Os tribunais justificam suas decisões com base na análise das provas apresentadas. Em muitos casos negados, os desembargadores entenderam que não havia elementos suficientes para vincular diretamente a Síndrome de Burnout ao trabalho exercido pelo profissional. Assim, embora a doença seja reconhecida oficialmente, sua comprovação como resultado das atividades laborais ainda depende de critérios rigorosos na Justiça.
Para comprovar o nexo causal em uma ação judicial de Burnout, é essencial apresentar laudos médicos que vinculem inequivocamente a Síndrome ao trabalho, além de registros que evidenciem sobrecarga, como controle de ponto, e-mails e metas abusivas. Testemunhas, laudos ergonômicos e exames admissionais também podem reforçar a deterioração da saúde do trabalhador devido às condições laborais.
A inclusão de jurisprudência favorável fortalece a argumentação, demonstrando que a Síndrome já foi reconhecida como doença ocupacional.
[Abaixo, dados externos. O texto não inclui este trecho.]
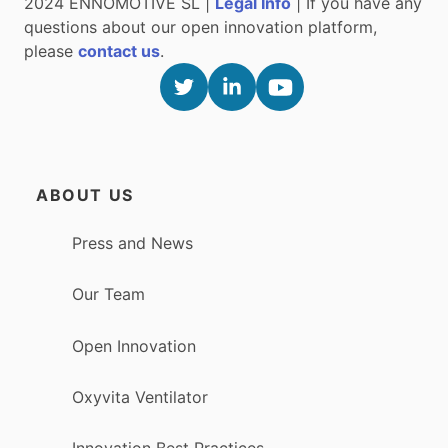
2024 ENNOMOTIVE SL |
Legal Info
| If you have any
questions about our open innovation platform,
please
contact us
.
ABOUT US
Press and News
Our Team
Open Innovation
Oxyvita Ventilator
Innovation Best Practices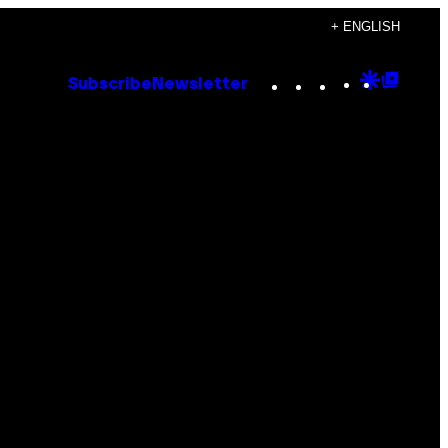
+ ENGLISH
Instagram
TikTok
YouTube
Google
Goog
Subscribe
Newsletter
Discove
Top
Posts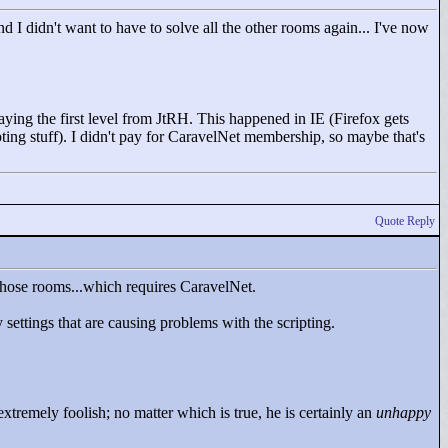
 I didn't want to have to solve all the other rooms again... I've now
laying the first level from JtRH. This happened in IE (Firefox gets
pting stuff). I didn't pay for CaravelNet membership, so maybe that's
Quote Reply
those rooms...which requires CaravelNet.
settings that are causing problems with the scripting.
tremely foolish; no matter which is true, he is certainly an
unhappy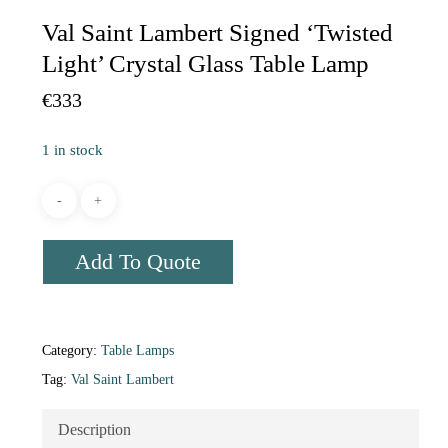
Val Saint Lambert Signed ‘Twisted
Light’ Crystal Glass Table Lamp
€
333
1 in stock
Add To Quote
Category:
Table Lamps
Tag:
Val Saint Lambert
Description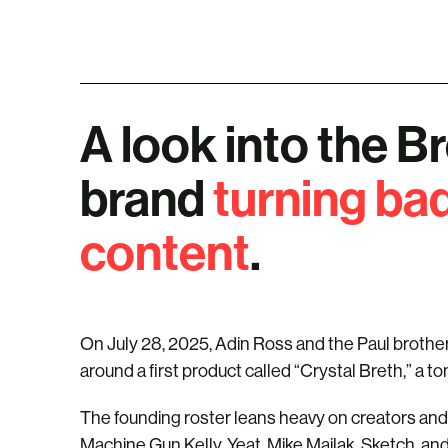
A look into the B
brand
turning bad
content
.
On July 28, 2025, Adin Ross and the Paul brother
around a first product called “Crystal Breth,” a to
The founding roster leans heavy on creators and 
Machine Gun Kelly, Yeat, Mike Majlak, Sketch, an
Provas concretas e uma linha lógica clara são essenciais para afastar outras causas e responsabilizar, quando isso for justo, o empregador.
A prevenção da Síndrome pelas empresas
A crescente judicialização da Síndrome de Burnout também levanta questões sobre o papel das organizações na prevenção do problema. Ambientes de trabalho saudáveis, com políticas que valorizem a saúde mental e promovam uma melhor divisão de tarefas, podem reduzir significativamente o risco de Burnout entre os empregados e demais prestadores de serviços. Criar essas políticas é decisão da órbita da governança corporativa ou da governança organizacional, conforme se prefira chamar o sistema de governo da organização.
A matéria do JOTA conclui que o aumento dos casos de Burnout e sua judicialização refletem mudanças na percepção do esgotamento profissional. No entanto, a dificuldade de estabelecer o nexo causal nas ações judiciais mostra que ainda há desafios para que os trabalhadores afetados consigam reparação na Justiça. Esse cenário reforça a importância de medidas preventivas por parte das empresas e do fortalecimento das políticas de saúde mental no ambiente de trabalho.
Por fim, a Síndrome de Burnout pode vitimar pessoas em vários níveis hierárquicos nas organizações, do topo à base. CEOs e outros executivos são públicos sujeitos a sofrer em função da Síndrome, haja vista a alta pressão sofrida no exercício de suas atividades.
Por fim, a exaustão extremada, a infelicidade das pessoas e as causas judiciais desnecessárias (mesmo se vencidas na Justiça) não ajudam a criar valor, quando se trabalha com visão de longo prazo. Buscar um ambiente de trabalho saudável é, a um só tempo, uma escolha ética e uma escolha inteligente.